In summary, justification is an act of God’s grace: A guilty sinner places his or her faith in Christ and is acquitted by God. A wrongdoer is “made right” with God.

“In light of what Jesus has done on your behalf, you are (now) righteous. Things are now right between you and me. Court dismissed.”

Sanctification

The Problem Wherever there is the presence of sin, there is conflict. Paul wrestled with this conflict in Rom 7:15–25. This passage shows us that resolving this conflict is a process. It involves God making us more “set apart” from our wrongdoings and more like Him.

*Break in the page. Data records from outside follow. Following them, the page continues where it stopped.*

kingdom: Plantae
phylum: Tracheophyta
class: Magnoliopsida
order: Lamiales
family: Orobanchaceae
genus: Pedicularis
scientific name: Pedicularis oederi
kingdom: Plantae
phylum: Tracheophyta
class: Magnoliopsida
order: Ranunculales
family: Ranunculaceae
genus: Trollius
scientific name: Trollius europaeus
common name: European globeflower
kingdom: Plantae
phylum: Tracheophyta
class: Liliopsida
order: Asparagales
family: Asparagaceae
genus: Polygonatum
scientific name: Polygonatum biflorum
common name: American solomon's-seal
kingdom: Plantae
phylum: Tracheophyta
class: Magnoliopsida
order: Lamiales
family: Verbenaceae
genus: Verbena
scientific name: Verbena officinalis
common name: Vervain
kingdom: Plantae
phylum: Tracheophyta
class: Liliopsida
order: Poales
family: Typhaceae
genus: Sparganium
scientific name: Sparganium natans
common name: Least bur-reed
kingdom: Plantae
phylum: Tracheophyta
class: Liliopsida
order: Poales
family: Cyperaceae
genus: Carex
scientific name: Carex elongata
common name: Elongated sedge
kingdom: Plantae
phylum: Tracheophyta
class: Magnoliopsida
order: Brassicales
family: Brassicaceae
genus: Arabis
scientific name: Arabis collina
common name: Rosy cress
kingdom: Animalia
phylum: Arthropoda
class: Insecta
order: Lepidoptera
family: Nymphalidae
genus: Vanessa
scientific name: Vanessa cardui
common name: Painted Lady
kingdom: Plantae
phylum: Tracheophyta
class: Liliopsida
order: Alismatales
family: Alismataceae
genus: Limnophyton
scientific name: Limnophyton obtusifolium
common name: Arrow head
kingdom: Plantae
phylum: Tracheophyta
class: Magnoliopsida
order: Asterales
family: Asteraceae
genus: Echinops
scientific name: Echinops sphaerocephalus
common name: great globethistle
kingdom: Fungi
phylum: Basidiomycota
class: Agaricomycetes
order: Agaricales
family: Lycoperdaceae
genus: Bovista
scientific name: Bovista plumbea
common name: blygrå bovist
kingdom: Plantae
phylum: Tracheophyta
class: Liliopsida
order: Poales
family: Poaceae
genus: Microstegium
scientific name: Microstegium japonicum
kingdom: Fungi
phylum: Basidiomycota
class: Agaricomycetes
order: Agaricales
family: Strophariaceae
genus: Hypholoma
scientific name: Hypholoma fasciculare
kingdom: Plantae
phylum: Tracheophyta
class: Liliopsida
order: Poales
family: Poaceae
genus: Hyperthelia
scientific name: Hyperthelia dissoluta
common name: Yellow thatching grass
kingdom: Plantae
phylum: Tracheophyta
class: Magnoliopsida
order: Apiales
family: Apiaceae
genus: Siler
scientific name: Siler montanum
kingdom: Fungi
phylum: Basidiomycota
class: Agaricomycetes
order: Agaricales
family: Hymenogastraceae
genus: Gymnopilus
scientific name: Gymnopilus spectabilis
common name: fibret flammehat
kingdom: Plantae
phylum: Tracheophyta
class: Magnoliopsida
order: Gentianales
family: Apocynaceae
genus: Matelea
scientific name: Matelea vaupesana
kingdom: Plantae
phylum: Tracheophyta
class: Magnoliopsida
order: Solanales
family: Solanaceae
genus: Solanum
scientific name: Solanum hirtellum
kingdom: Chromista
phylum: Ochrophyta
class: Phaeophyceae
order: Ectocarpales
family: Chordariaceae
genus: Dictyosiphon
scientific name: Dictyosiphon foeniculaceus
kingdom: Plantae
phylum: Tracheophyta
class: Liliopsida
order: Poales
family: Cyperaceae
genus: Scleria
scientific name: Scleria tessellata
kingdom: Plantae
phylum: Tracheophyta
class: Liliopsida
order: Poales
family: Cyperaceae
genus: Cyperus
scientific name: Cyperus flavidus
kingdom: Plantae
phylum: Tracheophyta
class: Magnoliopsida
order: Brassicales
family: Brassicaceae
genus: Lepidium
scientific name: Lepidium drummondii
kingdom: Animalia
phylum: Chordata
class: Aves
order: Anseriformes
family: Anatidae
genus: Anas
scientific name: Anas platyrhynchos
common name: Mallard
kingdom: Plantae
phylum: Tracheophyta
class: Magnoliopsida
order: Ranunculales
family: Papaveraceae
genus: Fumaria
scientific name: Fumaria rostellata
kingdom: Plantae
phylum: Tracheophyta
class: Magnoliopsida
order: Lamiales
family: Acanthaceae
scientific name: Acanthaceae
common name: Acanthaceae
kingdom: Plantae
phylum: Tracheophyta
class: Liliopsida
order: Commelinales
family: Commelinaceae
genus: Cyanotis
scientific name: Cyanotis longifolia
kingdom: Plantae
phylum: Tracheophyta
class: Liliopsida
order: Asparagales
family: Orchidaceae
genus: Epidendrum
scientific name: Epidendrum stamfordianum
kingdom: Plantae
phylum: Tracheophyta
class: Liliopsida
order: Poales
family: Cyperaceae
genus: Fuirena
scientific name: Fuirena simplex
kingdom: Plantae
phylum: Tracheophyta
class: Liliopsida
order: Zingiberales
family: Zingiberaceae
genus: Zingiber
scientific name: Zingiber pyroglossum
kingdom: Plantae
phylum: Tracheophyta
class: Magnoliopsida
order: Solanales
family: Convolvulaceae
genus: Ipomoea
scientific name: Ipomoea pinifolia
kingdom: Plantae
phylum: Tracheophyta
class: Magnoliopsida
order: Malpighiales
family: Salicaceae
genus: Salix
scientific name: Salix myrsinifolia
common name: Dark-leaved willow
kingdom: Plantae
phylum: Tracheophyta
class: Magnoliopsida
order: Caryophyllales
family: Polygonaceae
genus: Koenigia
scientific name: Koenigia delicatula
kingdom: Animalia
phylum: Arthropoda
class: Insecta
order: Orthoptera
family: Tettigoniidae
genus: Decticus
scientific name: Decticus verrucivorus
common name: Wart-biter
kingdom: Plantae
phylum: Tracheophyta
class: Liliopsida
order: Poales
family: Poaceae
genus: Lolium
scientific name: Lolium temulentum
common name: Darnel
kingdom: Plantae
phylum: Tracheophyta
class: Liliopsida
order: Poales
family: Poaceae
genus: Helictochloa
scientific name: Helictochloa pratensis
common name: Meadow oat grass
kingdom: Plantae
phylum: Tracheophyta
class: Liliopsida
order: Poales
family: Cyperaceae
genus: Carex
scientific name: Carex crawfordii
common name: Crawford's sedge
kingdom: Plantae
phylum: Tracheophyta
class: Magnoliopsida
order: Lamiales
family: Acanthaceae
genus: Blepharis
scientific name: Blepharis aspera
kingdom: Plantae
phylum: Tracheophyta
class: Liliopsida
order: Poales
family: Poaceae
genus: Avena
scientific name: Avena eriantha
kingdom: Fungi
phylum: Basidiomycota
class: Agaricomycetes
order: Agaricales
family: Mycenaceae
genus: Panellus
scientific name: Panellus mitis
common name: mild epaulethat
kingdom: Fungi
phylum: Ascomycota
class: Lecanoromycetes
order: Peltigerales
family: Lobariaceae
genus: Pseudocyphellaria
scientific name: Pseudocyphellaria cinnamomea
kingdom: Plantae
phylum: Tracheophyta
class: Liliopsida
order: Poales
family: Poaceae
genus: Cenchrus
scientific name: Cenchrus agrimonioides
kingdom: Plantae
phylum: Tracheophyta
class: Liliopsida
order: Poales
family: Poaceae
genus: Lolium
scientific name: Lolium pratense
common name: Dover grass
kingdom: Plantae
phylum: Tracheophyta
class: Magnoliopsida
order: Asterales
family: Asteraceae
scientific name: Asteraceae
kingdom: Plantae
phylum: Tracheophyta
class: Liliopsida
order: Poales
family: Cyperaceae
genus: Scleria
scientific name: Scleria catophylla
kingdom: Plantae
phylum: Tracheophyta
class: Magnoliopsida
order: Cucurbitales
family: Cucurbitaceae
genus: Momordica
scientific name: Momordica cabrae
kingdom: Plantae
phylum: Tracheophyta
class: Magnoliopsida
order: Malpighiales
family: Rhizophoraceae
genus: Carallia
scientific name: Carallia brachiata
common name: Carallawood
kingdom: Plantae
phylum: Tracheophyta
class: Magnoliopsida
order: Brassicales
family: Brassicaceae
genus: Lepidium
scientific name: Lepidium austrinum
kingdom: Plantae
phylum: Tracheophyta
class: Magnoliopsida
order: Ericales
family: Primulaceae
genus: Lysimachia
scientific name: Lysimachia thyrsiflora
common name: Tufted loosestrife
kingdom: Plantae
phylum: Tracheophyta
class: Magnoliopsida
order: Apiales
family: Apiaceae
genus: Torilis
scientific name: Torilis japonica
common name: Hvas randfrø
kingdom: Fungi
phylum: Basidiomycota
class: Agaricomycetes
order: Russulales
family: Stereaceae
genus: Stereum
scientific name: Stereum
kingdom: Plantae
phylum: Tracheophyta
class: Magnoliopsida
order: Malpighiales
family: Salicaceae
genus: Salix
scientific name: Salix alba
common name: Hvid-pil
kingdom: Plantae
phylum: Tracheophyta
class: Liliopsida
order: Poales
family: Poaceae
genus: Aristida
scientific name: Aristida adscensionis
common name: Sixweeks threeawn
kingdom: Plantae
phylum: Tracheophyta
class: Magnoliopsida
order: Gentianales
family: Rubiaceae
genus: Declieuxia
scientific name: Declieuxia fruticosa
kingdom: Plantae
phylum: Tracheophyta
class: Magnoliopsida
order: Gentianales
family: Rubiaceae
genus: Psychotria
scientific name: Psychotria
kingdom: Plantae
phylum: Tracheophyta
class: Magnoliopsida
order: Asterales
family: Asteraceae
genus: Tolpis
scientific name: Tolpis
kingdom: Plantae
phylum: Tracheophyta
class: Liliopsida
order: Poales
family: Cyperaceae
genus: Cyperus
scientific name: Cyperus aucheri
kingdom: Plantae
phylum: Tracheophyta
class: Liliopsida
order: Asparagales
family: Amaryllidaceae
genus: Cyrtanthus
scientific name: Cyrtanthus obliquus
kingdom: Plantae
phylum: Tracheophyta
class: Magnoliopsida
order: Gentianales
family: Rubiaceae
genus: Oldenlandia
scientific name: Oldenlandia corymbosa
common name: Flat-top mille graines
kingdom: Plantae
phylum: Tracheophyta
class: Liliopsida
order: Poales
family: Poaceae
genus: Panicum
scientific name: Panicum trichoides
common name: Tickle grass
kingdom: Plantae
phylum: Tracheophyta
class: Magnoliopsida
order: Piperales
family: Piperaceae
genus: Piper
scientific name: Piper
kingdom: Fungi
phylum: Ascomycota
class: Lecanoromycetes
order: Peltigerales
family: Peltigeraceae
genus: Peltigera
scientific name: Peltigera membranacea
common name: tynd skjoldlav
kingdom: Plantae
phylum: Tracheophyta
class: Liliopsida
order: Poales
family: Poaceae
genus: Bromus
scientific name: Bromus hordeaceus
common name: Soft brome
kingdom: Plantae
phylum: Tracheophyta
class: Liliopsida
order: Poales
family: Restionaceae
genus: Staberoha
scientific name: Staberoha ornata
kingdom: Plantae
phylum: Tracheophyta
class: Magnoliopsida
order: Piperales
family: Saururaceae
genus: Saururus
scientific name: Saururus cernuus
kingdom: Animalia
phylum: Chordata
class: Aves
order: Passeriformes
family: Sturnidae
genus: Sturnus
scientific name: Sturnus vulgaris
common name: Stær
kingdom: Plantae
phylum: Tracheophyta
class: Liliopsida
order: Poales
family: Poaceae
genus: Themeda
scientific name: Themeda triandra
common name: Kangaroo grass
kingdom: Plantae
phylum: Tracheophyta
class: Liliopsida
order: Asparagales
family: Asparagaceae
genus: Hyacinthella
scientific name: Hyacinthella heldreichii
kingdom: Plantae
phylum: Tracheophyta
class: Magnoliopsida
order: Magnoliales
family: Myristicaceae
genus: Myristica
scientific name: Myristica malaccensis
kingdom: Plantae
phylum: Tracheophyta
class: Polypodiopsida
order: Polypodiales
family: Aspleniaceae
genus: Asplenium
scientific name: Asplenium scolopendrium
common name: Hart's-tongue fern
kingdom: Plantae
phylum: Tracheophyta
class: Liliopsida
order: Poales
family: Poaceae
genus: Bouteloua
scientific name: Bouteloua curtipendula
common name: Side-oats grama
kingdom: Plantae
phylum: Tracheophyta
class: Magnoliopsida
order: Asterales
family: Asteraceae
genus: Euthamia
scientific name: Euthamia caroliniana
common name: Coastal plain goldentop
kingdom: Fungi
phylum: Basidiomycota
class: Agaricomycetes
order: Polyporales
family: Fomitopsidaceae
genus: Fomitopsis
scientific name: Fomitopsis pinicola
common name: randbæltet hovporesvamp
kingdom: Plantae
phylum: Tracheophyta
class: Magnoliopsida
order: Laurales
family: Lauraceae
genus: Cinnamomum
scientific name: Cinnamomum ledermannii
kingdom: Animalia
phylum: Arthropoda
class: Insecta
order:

For the believer, there must be a constant and ever-increasing sense that although sin remains, it is not in control. It is one thing for sin to live in the believer, but it is quite another for the believer to live in sin.

WhatDoestheBibleTeach2

The Solution The Holy Spirit is the continuous agent of sanctification, who works within us to subdue sinful impulses and produce fruits of righteousness, or right actions (Rom 8:13; 2 Cor 3:17–18; Gal 5:22). This process is sanctification.

Sanctification Defined The basic meaning of sanctification is “to be set apart.” The Hebrew word (qadosh; שודק) has a basic meaning of “separation.” As a moral term, sanctification is translated as “holiness” or “purity.” The term in Greek (hagios; ἅγιος) is translated as “holy”, as in “Holy” Spirit, or “saint.” In the spiritual sense of a believer’s life, sanctification means “to be set apart for God,” or to be made more holy through conforming to the image of His Son.

Summary Sanctification is a work of God’s grace. The whole person is enabled to die to sin and live according to God’s will. Justification occurs at the moment of salvation, whereas sanctification is a process. When our lives are over, we will enter into God’s presence glorified, free from the presence and power of sin—already justified, fully sanctified.

 In the spiritual sense of a believer’s life, sanctification means “to be set apart for God.”